Mêmes causes, mêmes effets : l’alliance de la Staatskapelle et de son directeur musical magnifie à nouveau l’acoustique de la salle. La nuance piano des violoncelles au début de l’œuvre, à peine audible, impose une écoute absolue de la part du public qui ne peut que se pâmer devant la sonorité sublime de cordes parvenant à maintenir une densité de son et une rondeur même en murmurant à peine leur partie. La méticulosité de Gatti révèle quelques détails saillants tout au long de l’œuvre : l’unisson des pizzicatos des contrebasses avec les bassons dans le « Confutatis », les contretemps extrêmement précis des violons au cours de l’« Offertoire », l’atmosphère sépulcrale créée par les trombones lors du « Lux æterna », la vitalité des cordes en sourdines dans le « Libera me »…
Il est appréciable que c’est à travers ce type de pépites que le chef maintienne l’attention du spectateur, plutôt que par des effets théâtraux grandiloquents certes efficaces mais si stéréotypiques. Le « Dies iræ » fait toujours trembler les murs, mais Gatti garde un contrôle souverain sur tous les événements. C’est lui qui demande au chœur d’un geste rapide de se lever subitement pour marquer le début du « Rex tremendae », c’est aussi lui qui conduit avec beaucoup de musicalité les effets de spatialisation des trompettes du « Tuba mirum ». Sa volonté s’impose partout, tout le temps : il dirige avec autant d’investissement les tuttis que les quelques passages où seuls les quatre solistes sont sollicités. C’en devient presque envahissant, notamment dans sa manière de couper les sons nets. Si cela permet de créer des silences saisissants, notamment dans le premier mouvement, le systématisme de l’idée en atténue l’effet, jusqu’à créer un début de frustration à la fin de l’œuvre.
Dans chaque ville d’Europe où la Staatskapelle fait escale, le Requiem est donné avec le chœur présent sur place. Avec des pupitres remarquablement homogènes, le Chœur de l’Orchestre de Paris impressionne ce soir de bout en bout. Très sollicité par le chef qui indique clairement tous les départs et ajuste constamment le volume, l’ensemble investit tous les tableaux avec une justesse irréprochable : on admire les éclats fortissimo du « Dies iræ », mais aussi la conduite de lignes subtiles (mention spéciale aux pupitres féminins dans l’« Agnus Dei »), en passant par la précision des attaques, en particulier dans la fugue finale, et quelques effets de prononciation aussi rares qu’éloquents, déclamant certaines paroles ou accentuant certaines consonnes. Coup de chapeau au chef de chœur Richard Wilberforce pour sa préparation si approfondie.
Quant aux chanteurs solistes, ils présentent un quatuor pour le moins hétéroclite. Riccardo Zanellato est le grand conteur de la soirée, avec un « Mors stupebit » et un « Lux æterna » glaçants. La basse à la voix d’outre-tombe fait merveille dans les passages calmes, mais est quelque peu en difficulté quand il s’agit de hausser le volume sonore.
Pas de difficulté de puissance chez Benjamin Bernheim qui montre l’étendue des nuances de sa voix, son timbre se mariant bien à celui de ses collègues lors des duos, trios et quatuors. Si son « Ingemisco », très rapide, semble à bout de souffle, la clarté diaphane de son « Hostias » est un bijou. L’état de forme d’Eleonora Buratto suit le chemin inverse : alors que ses premières interventions sont somptueuses, le grain velouté de la voix s’étiole peu à peu.
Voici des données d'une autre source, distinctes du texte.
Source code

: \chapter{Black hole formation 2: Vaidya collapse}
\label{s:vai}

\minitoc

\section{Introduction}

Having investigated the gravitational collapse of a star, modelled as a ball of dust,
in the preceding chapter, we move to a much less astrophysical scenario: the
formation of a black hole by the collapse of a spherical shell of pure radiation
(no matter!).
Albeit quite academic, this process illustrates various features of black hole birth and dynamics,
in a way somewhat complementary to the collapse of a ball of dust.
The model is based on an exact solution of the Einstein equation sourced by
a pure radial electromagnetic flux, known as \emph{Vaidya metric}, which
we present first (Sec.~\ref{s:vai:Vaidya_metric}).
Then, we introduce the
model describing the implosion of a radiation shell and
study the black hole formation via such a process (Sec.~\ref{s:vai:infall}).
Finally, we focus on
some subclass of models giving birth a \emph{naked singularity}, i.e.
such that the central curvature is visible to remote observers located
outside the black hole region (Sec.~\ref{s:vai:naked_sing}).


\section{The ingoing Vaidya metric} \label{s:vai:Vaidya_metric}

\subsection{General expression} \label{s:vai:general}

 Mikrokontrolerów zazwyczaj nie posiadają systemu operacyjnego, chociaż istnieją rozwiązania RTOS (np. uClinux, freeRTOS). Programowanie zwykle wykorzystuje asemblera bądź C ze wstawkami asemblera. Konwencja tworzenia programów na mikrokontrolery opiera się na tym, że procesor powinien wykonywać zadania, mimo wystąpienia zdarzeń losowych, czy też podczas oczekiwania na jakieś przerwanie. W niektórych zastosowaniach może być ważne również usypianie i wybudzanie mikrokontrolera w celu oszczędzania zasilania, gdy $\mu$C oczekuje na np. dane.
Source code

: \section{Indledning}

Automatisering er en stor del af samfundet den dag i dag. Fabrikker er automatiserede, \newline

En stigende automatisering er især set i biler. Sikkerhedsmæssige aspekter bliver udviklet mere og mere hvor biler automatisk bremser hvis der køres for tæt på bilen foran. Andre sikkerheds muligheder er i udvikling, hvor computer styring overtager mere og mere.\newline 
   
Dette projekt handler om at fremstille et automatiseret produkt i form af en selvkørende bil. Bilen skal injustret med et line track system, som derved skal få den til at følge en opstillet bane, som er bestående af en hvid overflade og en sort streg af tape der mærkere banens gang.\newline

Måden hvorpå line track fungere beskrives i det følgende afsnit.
Le « Libera me », bien que très juste dans les intentions, y perd légèrement en puissance, et surtout en élévation éthérée.
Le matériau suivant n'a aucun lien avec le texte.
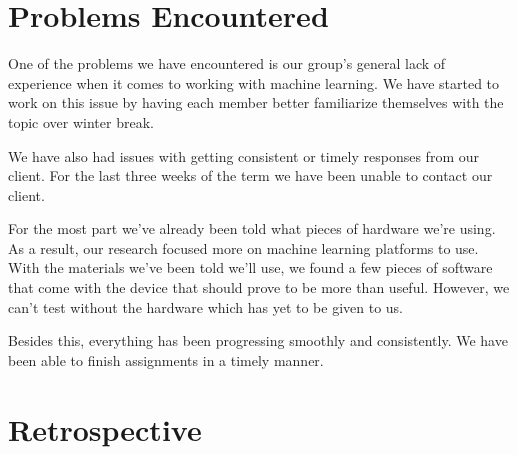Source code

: \documentclass[onecolumn, draftclsnofoot,10pt, compsoc]{IEEEtran}
\begin{document}
\section{Problems Encountered}
One of the problems we have encountered is our group's general lack of experience when it comes to working with machine learning. We have started to work on this issue by having each member better familiarize themselves with the topic over winter break. 

We have also had issues with getting consistent or timely responses from our client. For the last three weeks of the term we have been unable to contact our client.

For the most part we've already been told what pieces of hardware we're using. As a result, our research focused more on machine learning platforms to use. With the materials we've been told we'll use, we found a few pieces of software that come with the device that should prove to be more than useful. However, we can't test without the hardware which has yet to be given to us.

Besides this, everything has been progressing smoothly and consistently. We have been able to finish assignments in a timely manner.


\section{Retrospective}
\def \wkOneP {
Week 1: we were each presented with many interesting projects, to individually choose from.
}
\def \wkOneD {
The autonomous R/C car project was assigned to each of us, and our team was formed.
}
\def \wkOneA {
We listed our top project choices and were assigned to this project. 
}

\def \wkTwoP {
Week 2: We met up as a group for the first time, introduced ourselves, and discussed the project for the first time. Additionally, we were able to get into contact with our client via video call.  
}
\def \wkTwoD {
Our client provided us with information about the hardware we are supposed to be using and suggested we research ultrasonic, LiDAR, and optical sensors.
We were also tasked with each creating our own individual problem statement for the project.
We were also tasked with making a requirements document.

}
\def \wkTwoA {
We started working on the requirements document and researching the hardware our client referred us to. 
}

\def \wkThreeP {
Week 3: Our group met to discuss our Team Standards document, Requirements document, and a rough timeline for our project.
}
\def \wkThreeD {
We were tasked with creating a group problem statement, as well as the first draft of our requirements document. We also decided to create a rough schedule for the rest of the term.
}
\def \wkThreeA {
We finished the first draft of our requirements document. We also finished our group problem statement. A rough draft of our project’s timeline was also produced. 
}
\end{document}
Véritable colonne vertébrale du quatuor, l’infaillible Elīna Garanča est l’artiste marquante du concert. La musicalité et la technique vocale à toute épreuve de la mezzo-soprano lui permettent de relever tous les défis de sa partie hybride, entre ingratitude de la voix d’accompagnement et parties exposées parfois aux extrémités de sa tessiture. Les ornements du « Liber scriptus » sont impeccables rythmiquement, la sûreté de l'intonation et la rondeur de la voix sont idéales pour faire briller les voix principales, et que dire des aigus divins de l’« Offertoire » et du « Lux æterna »… C’est bien par cette voix que l’on atteint le salut ce soir.